[PROBLEM STATEMENT]
Look below. Copy each line that has "worn" in it.

[Stored items]

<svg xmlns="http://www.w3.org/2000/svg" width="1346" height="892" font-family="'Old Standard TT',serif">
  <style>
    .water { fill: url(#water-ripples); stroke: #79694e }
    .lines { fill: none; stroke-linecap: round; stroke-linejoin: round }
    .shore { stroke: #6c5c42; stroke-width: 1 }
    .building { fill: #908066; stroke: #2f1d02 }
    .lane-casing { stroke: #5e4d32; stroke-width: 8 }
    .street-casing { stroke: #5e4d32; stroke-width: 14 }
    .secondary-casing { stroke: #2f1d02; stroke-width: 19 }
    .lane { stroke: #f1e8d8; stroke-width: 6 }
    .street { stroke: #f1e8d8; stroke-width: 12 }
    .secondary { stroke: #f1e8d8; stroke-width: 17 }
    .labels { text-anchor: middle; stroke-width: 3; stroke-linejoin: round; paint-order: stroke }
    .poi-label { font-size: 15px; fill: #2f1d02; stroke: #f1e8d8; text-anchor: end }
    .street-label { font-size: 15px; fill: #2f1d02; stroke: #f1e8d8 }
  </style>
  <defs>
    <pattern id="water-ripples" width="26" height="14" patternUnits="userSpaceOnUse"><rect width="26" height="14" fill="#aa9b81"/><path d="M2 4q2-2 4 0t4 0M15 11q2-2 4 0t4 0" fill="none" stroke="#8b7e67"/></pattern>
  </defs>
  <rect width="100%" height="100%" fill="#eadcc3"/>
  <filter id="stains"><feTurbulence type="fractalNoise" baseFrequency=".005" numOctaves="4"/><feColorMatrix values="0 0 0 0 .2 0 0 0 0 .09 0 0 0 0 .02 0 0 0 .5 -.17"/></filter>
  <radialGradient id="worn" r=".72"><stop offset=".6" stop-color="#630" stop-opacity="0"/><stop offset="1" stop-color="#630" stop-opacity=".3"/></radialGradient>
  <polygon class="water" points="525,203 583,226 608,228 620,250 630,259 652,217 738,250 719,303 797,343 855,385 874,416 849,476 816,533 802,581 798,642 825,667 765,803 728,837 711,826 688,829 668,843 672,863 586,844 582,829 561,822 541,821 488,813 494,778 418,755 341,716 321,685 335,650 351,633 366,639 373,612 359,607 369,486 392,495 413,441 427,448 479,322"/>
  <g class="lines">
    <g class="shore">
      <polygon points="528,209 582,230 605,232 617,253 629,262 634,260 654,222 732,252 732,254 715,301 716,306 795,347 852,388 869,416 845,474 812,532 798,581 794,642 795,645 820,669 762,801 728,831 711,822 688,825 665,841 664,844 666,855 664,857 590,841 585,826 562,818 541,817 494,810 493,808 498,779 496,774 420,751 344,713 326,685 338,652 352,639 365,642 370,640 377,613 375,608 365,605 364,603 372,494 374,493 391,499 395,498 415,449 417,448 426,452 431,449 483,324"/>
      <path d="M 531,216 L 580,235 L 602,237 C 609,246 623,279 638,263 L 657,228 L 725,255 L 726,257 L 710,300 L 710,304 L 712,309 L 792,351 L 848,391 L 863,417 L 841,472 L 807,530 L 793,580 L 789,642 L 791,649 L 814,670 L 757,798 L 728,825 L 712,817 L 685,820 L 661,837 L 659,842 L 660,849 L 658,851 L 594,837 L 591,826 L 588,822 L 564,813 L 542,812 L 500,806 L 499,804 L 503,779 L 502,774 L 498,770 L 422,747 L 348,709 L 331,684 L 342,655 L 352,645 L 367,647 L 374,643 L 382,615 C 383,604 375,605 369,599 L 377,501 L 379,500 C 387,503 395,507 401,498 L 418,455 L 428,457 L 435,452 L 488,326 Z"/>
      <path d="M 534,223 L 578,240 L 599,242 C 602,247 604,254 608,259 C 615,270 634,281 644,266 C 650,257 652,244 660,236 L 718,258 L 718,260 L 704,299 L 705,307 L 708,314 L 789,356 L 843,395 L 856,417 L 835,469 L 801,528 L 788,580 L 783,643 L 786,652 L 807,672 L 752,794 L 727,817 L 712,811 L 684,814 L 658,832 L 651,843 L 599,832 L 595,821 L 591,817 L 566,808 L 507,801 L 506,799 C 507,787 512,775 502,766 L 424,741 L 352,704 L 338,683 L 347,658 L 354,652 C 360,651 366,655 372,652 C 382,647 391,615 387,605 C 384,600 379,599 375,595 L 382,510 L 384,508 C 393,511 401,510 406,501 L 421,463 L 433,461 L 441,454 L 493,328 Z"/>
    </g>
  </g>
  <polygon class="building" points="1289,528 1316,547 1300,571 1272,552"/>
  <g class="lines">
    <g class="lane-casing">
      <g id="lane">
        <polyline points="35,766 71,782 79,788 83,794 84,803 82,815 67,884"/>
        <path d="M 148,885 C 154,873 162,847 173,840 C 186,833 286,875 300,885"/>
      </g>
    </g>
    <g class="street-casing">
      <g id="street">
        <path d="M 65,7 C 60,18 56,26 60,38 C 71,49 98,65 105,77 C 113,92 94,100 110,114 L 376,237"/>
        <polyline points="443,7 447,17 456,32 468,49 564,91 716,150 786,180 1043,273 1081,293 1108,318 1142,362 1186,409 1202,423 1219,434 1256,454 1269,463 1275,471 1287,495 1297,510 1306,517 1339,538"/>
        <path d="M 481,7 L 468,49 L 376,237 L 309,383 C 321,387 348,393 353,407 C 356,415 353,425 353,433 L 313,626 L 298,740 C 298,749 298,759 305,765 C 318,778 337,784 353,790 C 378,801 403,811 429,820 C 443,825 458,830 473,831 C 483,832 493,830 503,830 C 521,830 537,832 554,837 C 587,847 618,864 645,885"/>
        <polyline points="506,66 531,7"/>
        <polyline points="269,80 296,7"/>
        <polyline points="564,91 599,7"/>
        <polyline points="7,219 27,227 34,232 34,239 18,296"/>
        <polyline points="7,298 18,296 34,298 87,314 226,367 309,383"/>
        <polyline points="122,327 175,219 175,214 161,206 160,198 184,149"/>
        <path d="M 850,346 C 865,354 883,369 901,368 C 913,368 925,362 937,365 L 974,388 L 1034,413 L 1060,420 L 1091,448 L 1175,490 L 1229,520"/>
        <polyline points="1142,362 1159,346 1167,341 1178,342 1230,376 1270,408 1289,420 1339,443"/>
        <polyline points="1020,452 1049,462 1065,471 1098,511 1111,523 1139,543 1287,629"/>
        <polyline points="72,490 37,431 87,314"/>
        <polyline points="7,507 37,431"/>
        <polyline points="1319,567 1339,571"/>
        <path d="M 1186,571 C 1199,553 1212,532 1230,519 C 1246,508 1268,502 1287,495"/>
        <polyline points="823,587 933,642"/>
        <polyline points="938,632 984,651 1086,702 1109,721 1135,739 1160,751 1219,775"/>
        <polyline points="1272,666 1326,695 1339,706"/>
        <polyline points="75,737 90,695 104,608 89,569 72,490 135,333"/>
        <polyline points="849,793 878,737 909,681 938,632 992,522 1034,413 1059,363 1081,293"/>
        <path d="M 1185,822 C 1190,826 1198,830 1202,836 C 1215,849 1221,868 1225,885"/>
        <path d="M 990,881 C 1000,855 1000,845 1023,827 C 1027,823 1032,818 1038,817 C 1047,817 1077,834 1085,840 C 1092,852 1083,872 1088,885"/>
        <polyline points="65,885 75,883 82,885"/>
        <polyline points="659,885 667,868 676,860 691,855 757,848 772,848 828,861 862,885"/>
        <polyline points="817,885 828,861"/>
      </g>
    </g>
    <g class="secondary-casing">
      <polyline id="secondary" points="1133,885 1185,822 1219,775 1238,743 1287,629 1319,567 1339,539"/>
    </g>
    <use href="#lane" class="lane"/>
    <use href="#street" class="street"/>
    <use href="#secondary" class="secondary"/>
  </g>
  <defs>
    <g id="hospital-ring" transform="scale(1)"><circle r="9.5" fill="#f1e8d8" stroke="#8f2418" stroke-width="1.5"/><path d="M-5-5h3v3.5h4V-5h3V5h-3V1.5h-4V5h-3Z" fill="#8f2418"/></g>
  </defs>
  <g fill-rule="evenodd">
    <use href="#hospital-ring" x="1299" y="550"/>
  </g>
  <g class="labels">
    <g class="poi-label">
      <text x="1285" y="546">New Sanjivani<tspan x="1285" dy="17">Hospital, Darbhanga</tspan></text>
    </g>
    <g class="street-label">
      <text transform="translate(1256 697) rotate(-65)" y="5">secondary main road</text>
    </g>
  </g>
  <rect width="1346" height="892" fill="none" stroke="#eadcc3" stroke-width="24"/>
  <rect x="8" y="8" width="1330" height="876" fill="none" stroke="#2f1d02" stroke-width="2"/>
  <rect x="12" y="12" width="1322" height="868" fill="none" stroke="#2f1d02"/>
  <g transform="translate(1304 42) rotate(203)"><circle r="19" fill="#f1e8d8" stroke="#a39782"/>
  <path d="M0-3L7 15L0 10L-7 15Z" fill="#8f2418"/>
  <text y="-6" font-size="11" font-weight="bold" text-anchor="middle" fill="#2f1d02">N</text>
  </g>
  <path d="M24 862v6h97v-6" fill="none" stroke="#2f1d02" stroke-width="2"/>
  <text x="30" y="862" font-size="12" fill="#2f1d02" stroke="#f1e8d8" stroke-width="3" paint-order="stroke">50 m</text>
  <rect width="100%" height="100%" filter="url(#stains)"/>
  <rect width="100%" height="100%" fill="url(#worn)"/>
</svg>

[TASK SOLUTION]
  <radialGradient id="worn" r=".72"><stop offset=".6" stop-color="#630" stop-opacity="0"/><stop offset="1" stop-color="#630" stop-opacity=".3"/></radialGradient>
  <rect width="100%" height="100%" fill="url(#worn)"/>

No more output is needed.